I have two data frames: SCR and matchedSCR. They each contain a list on protein headings. matchedSCR is a subset of SCR, created directly from SCR. The strings for the matchedSCR protein headings should thus be identical to their counterparts in SCR and be able to serve as an index that links them. However, when I try to match the records up, only a small portion of them match, no matter what method I use. The following all match about 6000 of what should be 17000 records.
subset(SCR, (SCR$MESH_HEADING %in% matchedSCR$Heading))
SCR[SCR$MESH_HEADING %in% matchedSCR$Heading, ]
sqldf("select * from SCR join matchedSCR on SCR.MESH_HEADING=matchedSCR.Heading")
What is maddening is that I can find a missing line and match it by hand!

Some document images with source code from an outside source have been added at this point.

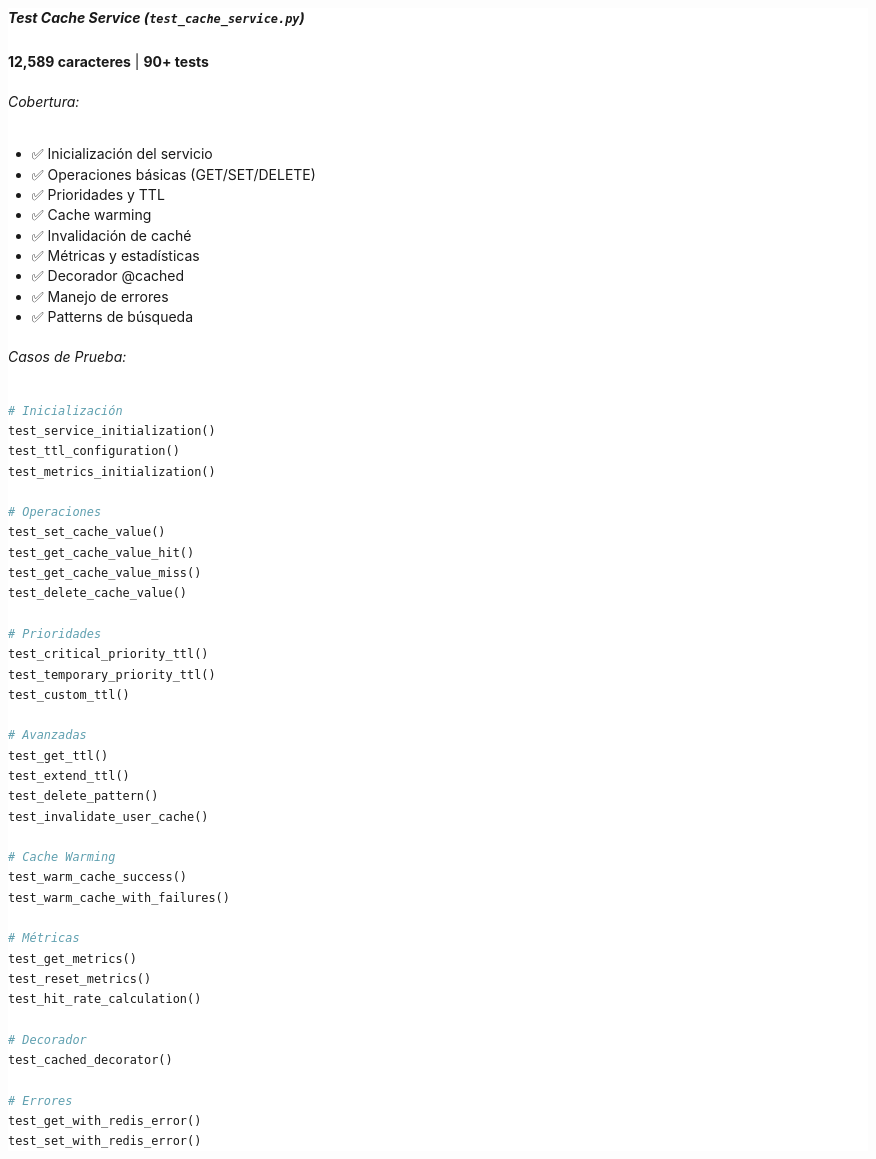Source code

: ##### Test Cache Service (`test_cache_service.py`)
**12,589 caracteres** | **90+ tests**

###### Cobertura:
- ✅ Inicialización del servicio
- ✅ Operaciones básicas (GET/SET/DELETE)
- ✅ Prioridades y TTL
- ✅ Cache warming
- ✅ Invalidación de caché
- ✅ Métricas y estadísticas
- ✅ Decorador @cached
- ✅ Manejo de errores
- ✅ Patterns de búsqueda

###### Casos de Prueba:
```python
# Inicialización
test_service_initialization()
test_ttl_configuration()
test_metrics_initialization()

# Operaciones
test_set_cache_value()
test_get_cache_value_hit()
test_get_cache_value_miss()
test_delete_cache_value()

# Prioridades
test_critical_priority_ttl()
test_temporary_priority_ttl()
test_custom_ttl()

# Avanzadas
test_get_ttl()
test_extend_ttl()
test_delete_pattern()
test_invalidate_user_cache()

# Cache Warming
test_warm_cache_success()
test_warm_cache_with_failures()

# Métricas
test_get_metrics()
test_reset_metrics()
test_hit_rate_calculation()

# Decorador
test_cached_decorator()

# Errores
test_get_with_redis_error()
test_set_with_redis_error()
```
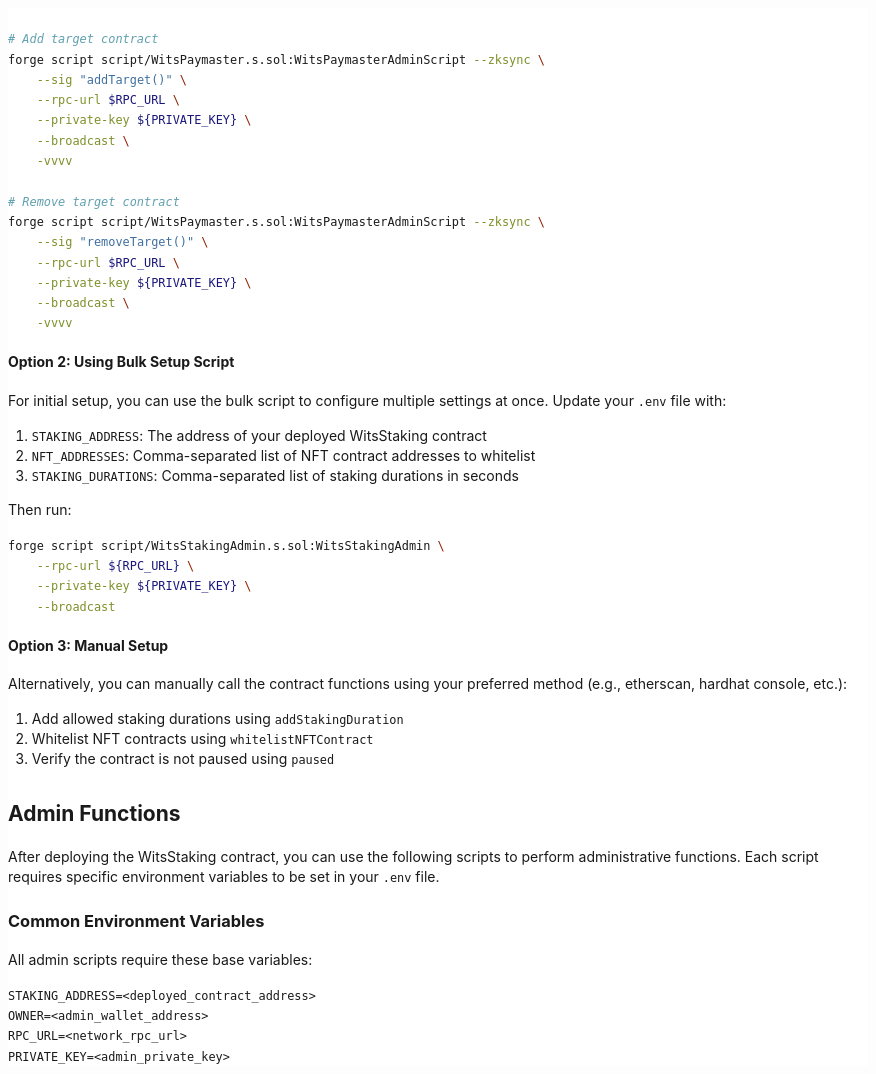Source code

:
 ```bash

# Add target contract
forge script script/WitsPaymaster.s.sol:WitsPaymasterAdminScript --zksync \
    --sig "addTarget()" \
    --rpc-url $RPC_URL \
    --private-key ${PRIVATE_KEY} \
    --broadcast \
    -vvvv

# Remove target contract
forge script script/WitsPaymaster.s.sol:WitsPaymasterAdminScript --zksync \
    --sig "removeTarget()" \
    --rpc-url $RPC_URL \
    --private-key ${PRIVATE_KEY} \
    --broadcast \
    -vvvv
```

#### Option 2: Using Bulk Setup Script
For initial setup, you can use the bulk script to configure multiple settings at once. Update your `.env` file with:
1. `STAKING_ADDRESS`: The address of your deployed WitsStaking contract
2. `NFT_ADDRESSES`: Comma-separated list of NFT contract addresses to whitelist
3. `STAKING_DURATIONS`: Comma-separated list of staking durations in seconds

Then run:
```bash
forge script script/WitsStakingAdmin.s.sol:WitsStakingAdmin \
    --rpc-url ${RPC_URL} \
    --private-key ${PRIVATE_KEY} \
    --broadcast
```

#### Option 3: Manual Setup
Alternatively, you can manually call the contract functions using your preferred method (e.g., etherscan, hardhat console, etc.):
1. Add allowed staking durations using `addStakingDuration`
2. Whitelist NFT contracts using `whitelistNFTContract`
3. Verify the contract is not paused using `paused`

## Admin Functions

After deploying the WitsStaking contract, you can use the following scripts to perform administrative functions. Each script requires specific environment variables to be set in your `.env` file.

### Common Environment Variables
All admin scripts require these base variables:
```
STAKING_ADDRESS=<deployed_contract_address>
OWNER=<admin_wallet_address>
RPC_URL=<network_rpc_url>
PRIVATE_KEY=<admin_private_key>
```
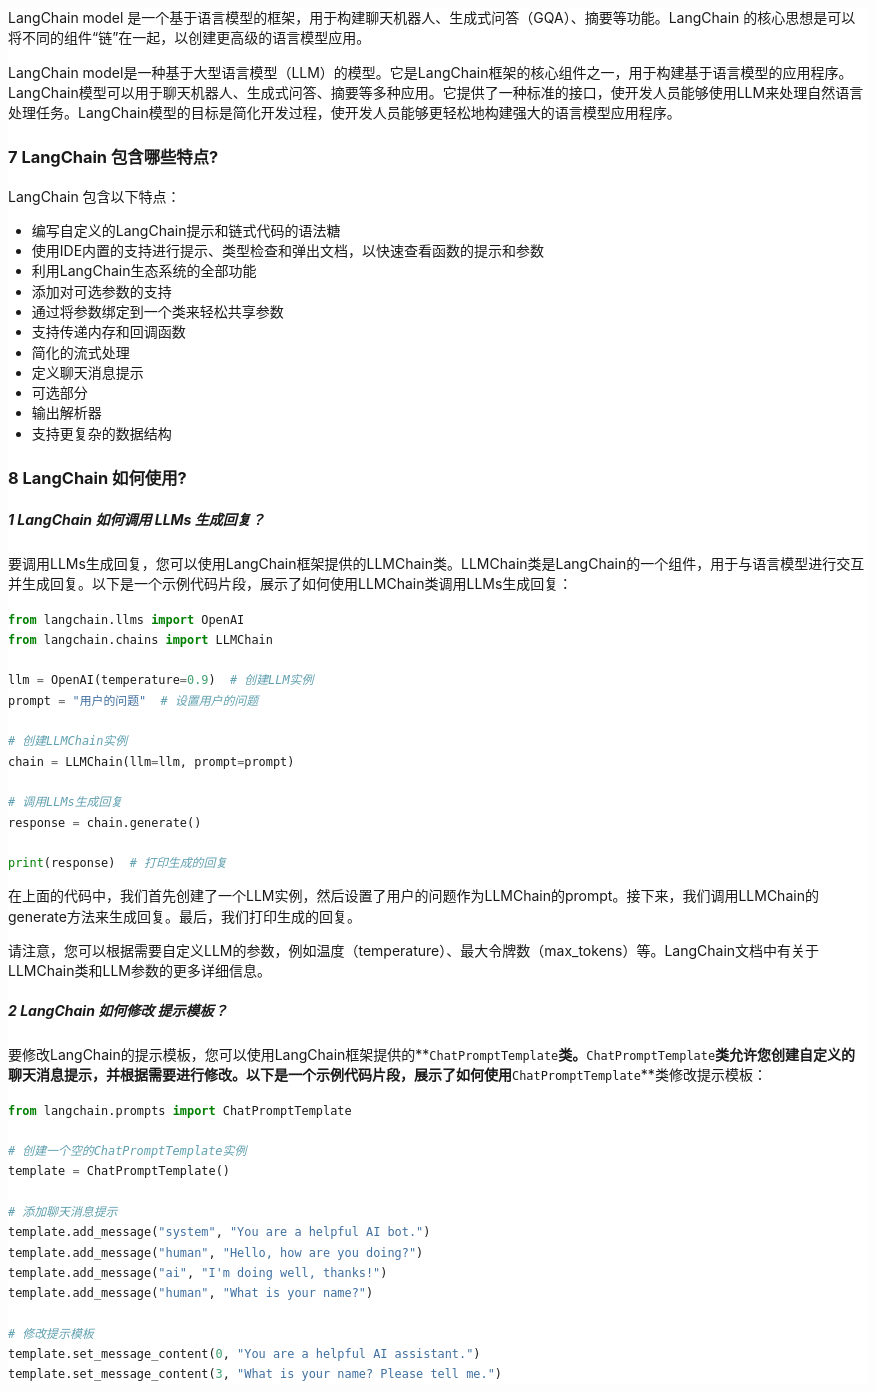 LangChain model 是一个基于语言模型的框架，用于构建聊天机器人、生成式问答（GQA）、摘要等功能。LangChain 的核心思想是可以将不同的组件“链”在一起，以创建更高级的语言模型应用。

 LangChain model是一种基于大型语言模型（LLM）的模型。它是LangChain框架的核心组件之一，用于构建基于语言模型的应用程序。LangChain模型可以用于聊天机器人、生成式问答、摘要等多种应用。它提供了一种标准的接口，使开发人员能够使用LLM来处理自然语言处理任务。LangChain模型的目标是简化开发过程，使开发人员能够更轻松地构建强大的语言模型应用程序。

### 7 LangChain 包含哪些特点?

LangChain 包含以下特点：

- 编写自定义的LangChain提示和链式代码的语法糖
- 使用IDE内置的支持进行提示、类型检查和弹出文档，以快速查看函数的提示和参数
- 利用LangChain生态系统的全部功能
- 添加对可选参数的支持
- 通过将参数绑定到一个类来轻松共享参数
- 支持传递内存和回调函数
- 简化的流式处理
- 定义聊天消息提示
- 可选部分
- 输出解析器
- 支持更复杂的数据结构

### 8 LangChain 如何使用?
##### 1 LangChain 如何调用 LLMs 生成回复？

要调用LLMs生成回复，您可以使用LangChain框架提供的LLMChain类。LLMChain类是LangChain的一个组件，用于与语言模型进行交互并生成回复。以下是一个示例代码片段，展示了如何使用LLMChain类调用LLMs生成回复：

```python
from langchain.llms import OpenAI
from langchain.chains import LLMChain

llm = OpenAI(temperature=0.9)  # 创建LLM实例
prompt = "用户的问题"  # 设置用户的问题

# 创建LLMChain实例
chain = LLMChain(llm=llm, prompt=prompt)

# 调用LLMs生成回复
response = chain.generate()

print(response)  # 打印生成的回复
```

在上面的代码中，我们首先创建了一个LLM实例，然后设置了用户的问题作为LLMChain的prompt。接下来，我们调用LLMChain的generate方法来生成回复。最后，我们打印生成的回复。

请注意，您可以根据需要自定义LLM的参数，例如温度（temperature）、最大令牌数（max_tokens）等。LangChain文档中有关于LLMChain类和LLM参数的更多详细信息。

##### 2 LangChain 如何修改 提示模板？

要修改LangChain的提示模板，您可以使用LangChain框架提供的**`ChatPromptTemplate`**类。**`ChatPromptTemplate`**类允许您创建自定义的聊天消息提示，并根据需要进行修改。以下是一个示例代码片段，展示了如何使用**`ChatPromptTemplate`**类修改提示模板：

```python
from langchain.prompts import ChatPromptTemplate

# 创建一个空的ChatPromptTemplate实例
template = ChatPromptTemplate()

# 添加聊天消息提示
template.add_message("system", "You are a helpful AI bot.")
template.add_message("human", "Hello, how are you doing?")
template.add_message("ai", "I'm doing well, thanks!")
template.add_message("human", "What is your name?")

# 修改提示模板
template.set_message_content(0, "You are a helpful AI assistant.")
template.set_message_content(3, "What is your name? Please tell me.")
```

if(SCR$MESH_HEADING[64] == matchedSCR$Heading[2]) {print("T")}
[1] "T"
Matching SCR to a different subset dataframe, orthologSCR, created in almost precisely the same way from SCR, works perfectly, so I assume the problem is somehow with matchedSCR, but I cannot figure out why. It's just a single column of characters (not factors) like:
VisA protein, Streptomyces virginiae
VisB protein, Streptomyces virginiae
VisC protein, Streptomyces virginiae
VisD protein, Streptomyces virginiae
subpeptin JM-A, Bacillus subtilis
subpeptin JM-B, Bacillus subtilis
BT peptide antibiotic, Brevibacillus texasporus
LI-Fb peptide, Paenibacillus polymyxa
Can anyone suggest reasons these character comparisons might be failing? Would special characters trip things up for any reason in here? (They don't seem to matter when matching to the other subset data frame that is working.) What I really need is the unmatched data from SCR. I can generate this right now with an incredibly slow process based on the opposite of the complex selection that created matchedSCR, but I would really like to learn from the error I'm getting here so I don't encounter this again.